- **WHAT YOU NEED TO DO**
Exactly as they appear, retype the lines from the one containing "wedding in their own backyard" through the final line of the data below. Leave pictures out.

*** THE RECORDS Section Begins ***

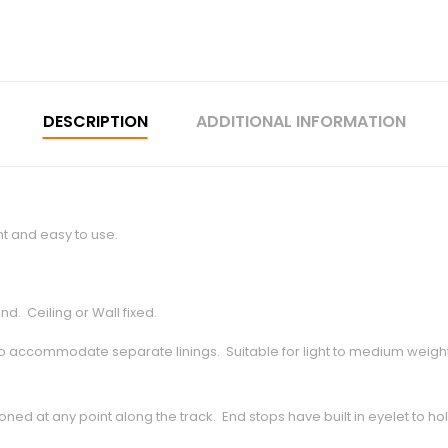
DESCRIPTION
ADDITIONAL INFORMATION
ht and easy to use.
d. Ceiling or Wall fixed.
 accommodate separate linings. Suitable for light to medium weight P
oned at any point along the track. End stops have built in eyelet to ho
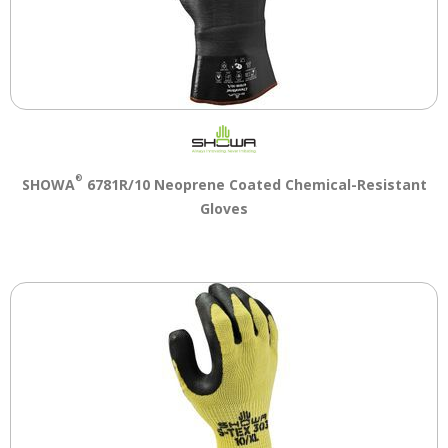
®
SHOWA
6781R/10 Neoprene Coated Chemical-Resistant
Gloves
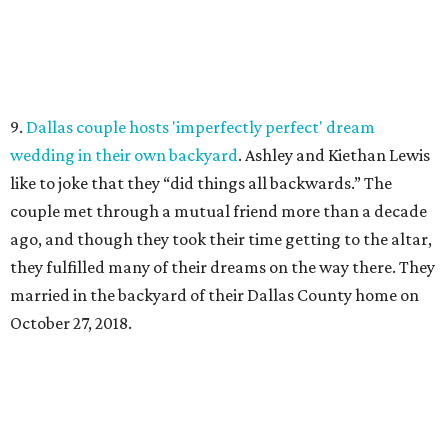
9.
Dallas couple hosts 'imperfectly perfect' dream
wedding in their own backyard
. Ashley and Kiethan Lewis
like to joke that they “did things all backwards.” The
couple met through a mutual friend more than a decade
ago, and though they took their time getting to the altar,
they fulfilled many of their dreams on the way there. They
married in the backyard of their Dallas County home on
October 27, 2018.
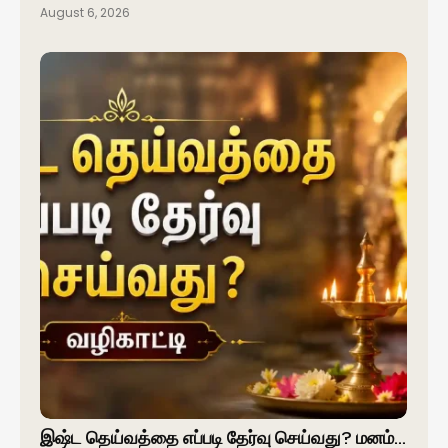
August 6, 2026
இஷ்ட தெய்வத்தை எப்படி தேர்வு செய்வது? மனம்…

*** THE RECORDS Section Ends ***

- **EXERCISE RESULT**
wedding in their own backyard
. Ashley and Kiethan Lewis
like to joke that they “did things all backwards.” The
couple met through a mutual friend more than a decade
ago, and though they took their time getting to the altar,
they fulfilled many of their dreams on the way there. They
married in the backyard of their Dallas County home on
October 27, 2018.
August 6, 2026
இஷ்ட தெய்வத்தை எப்படி தேர்வு செய்வது? மனம்…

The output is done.